Dutch architecture firm OMA is to transform a set of four warehouses on Dubai's Alserkal Avenue into a multi-purpose venue for cultural events.
The new space, which is expected to open later this year, will be OMA's first ever built project in Dubai.
The project aims to provide the Alserkal Avenue area with a location to host large-scale public events, art exhibitions, performances and conferences.
The building's entrance will feature full-height transparent sliding doors, echoing the firm's design for the Garage Museum of Contemporary Art in Moscow, completed last year.

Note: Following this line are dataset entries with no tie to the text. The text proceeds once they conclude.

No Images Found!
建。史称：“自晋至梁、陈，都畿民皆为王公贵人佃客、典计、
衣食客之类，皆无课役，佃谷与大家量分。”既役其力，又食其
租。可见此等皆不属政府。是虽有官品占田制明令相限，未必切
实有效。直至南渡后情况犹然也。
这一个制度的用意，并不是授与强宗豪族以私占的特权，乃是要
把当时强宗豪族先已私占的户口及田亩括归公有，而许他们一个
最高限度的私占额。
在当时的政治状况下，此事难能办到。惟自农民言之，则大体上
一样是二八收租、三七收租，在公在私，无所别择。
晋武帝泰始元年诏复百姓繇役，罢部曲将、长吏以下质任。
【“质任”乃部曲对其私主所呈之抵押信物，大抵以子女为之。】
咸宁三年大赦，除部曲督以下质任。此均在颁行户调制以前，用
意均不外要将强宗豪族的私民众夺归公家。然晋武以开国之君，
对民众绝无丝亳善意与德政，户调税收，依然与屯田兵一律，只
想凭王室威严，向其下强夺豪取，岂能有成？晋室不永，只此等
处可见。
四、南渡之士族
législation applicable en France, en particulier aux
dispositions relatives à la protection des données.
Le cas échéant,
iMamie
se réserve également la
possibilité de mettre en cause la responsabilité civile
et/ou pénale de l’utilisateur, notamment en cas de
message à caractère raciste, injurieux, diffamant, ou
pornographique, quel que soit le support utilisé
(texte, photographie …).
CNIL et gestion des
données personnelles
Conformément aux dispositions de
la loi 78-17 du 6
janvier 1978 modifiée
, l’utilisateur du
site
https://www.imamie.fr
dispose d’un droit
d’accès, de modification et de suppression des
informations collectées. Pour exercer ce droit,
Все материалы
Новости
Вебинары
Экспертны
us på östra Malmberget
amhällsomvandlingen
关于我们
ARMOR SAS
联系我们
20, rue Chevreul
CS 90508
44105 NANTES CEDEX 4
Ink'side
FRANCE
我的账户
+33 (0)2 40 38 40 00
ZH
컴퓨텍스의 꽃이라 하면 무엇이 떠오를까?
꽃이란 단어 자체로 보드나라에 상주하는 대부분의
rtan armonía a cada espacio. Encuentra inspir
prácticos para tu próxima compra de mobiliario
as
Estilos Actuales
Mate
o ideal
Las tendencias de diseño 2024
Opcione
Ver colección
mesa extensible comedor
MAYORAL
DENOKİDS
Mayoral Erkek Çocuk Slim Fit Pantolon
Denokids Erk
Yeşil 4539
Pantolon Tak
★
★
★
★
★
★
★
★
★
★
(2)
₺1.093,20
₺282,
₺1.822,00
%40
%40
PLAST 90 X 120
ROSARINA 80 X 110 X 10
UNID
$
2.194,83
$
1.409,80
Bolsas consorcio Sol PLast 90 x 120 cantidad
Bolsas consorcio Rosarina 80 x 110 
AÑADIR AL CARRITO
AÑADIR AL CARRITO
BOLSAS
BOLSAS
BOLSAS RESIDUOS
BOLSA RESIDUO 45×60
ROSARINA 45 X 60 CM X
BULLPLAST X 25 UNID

OMA is also using a huge sliding door for The Factory theatre and Arts venue in Glasgow, Scotland.
The rest of the existing exterior shell of the Alserkal Avenue project will be wrapped with a spray-on concrete.

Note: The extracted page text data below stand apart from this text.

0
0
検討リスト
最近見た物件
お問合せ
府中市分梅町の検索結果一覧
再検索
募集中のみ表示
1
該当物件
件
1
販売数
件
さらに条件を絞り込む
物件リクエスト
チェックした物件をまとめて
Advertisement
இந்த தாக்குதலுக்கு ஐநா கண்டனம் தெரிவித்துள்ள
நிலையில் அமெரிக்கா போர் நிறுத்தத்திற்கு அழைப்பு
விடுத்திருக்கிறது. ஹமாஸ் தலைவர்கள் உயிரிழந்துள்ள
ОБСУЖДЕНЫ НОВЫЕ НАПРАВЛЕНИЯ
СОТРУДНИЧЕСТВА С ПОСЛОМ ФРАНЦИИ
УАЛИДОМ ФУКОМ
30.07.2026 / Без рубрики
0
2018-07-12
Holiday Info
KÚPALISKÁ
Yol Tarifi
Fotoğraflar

Inside, four eight-metre-high moveable walls will rotate and slide to allow for different configurations depending on the type of event.
OMA were brought on board to design the space in order to provide the area with a "home" for cultural events and to encourage more creative talent to gravitate towards the avenue.

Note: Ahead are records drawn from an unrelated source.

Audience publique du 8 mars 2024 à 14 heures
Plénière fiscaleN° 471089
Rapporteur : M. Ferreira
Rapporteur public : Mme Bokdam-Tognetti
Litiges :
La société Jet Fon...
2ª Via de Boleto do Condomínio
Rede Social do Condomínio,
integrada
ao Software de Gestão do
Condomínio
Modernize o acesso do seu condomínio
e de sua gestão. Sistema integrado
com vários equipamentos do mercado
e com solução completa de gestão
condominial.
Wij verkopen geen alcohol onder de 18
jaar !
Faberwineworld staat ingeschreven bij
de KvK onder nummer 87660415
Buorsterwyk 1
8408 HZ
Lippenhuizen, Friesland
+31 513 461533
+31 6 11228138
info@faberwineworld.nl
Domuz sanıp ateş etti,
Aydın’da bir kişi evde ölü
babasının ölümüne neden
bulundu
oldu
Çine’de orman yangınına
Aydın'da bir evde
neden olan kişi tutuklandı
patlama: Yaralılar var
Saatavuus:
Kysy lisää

"We selected OMA to design our new project space because they share our commitment to bold ideas and experimentation," said Abdelmonem Bin Eisa Alserkal, Founder of Alserkal Avenue.
"Their design provides us with a new home for arts and culture programming, and enables us to take even greater risks as we look towards the future," he added.
Alserkal Avenue is located in the Al Quoz neighbourhood, which is becoming one of the region's foremost arts and culture districts.
Since the avenue was established in 2007, it has become home to a community of contemporary art galleries and alternative art spaces, as well as design, media and industrial studios.
"We are witnessing growing demand from the international art scene within the regional arts landscape," said director of Alserkal Avenue Vilma Jurkute. "Alserkal Avenue has always pushed the potential for the art scene; the space will offer a new opportunity to facilitate a closer dialogue between east and west while strengthening the infrastructure for the arts locally."
The United Arab Emirates city is currently undergoing a wave of development following its recovery from the 2008 financial crisis, and in the space of three years has started two annual trade fairs, opened a dedicated design district and hosted its inaugural design week.
Cyril Zammit, director of design for Art Dubai – the organisation that has spearheaded the series of new design fairs and festivals in the city – has ambitious plans to make the design week bigger than its equivalent in London by the time Dubai hosts the 2020 Expo, less than five years away.
"Dubai Design Week is a response to an increasing presence and role of design in the city, as part of a wider cultural development," said Zammit.
OMA is the latest in a string of leading architects to design a building in Dubai, with others including Zaha Hadid, Jean Nouvel, and UNStudio.
The firm is also working on a new department store that will occupy a converted Venice palazzo, and is transforming a 19th-century structure in Paris into a gallery and art studio for department store Galeries Lafayette.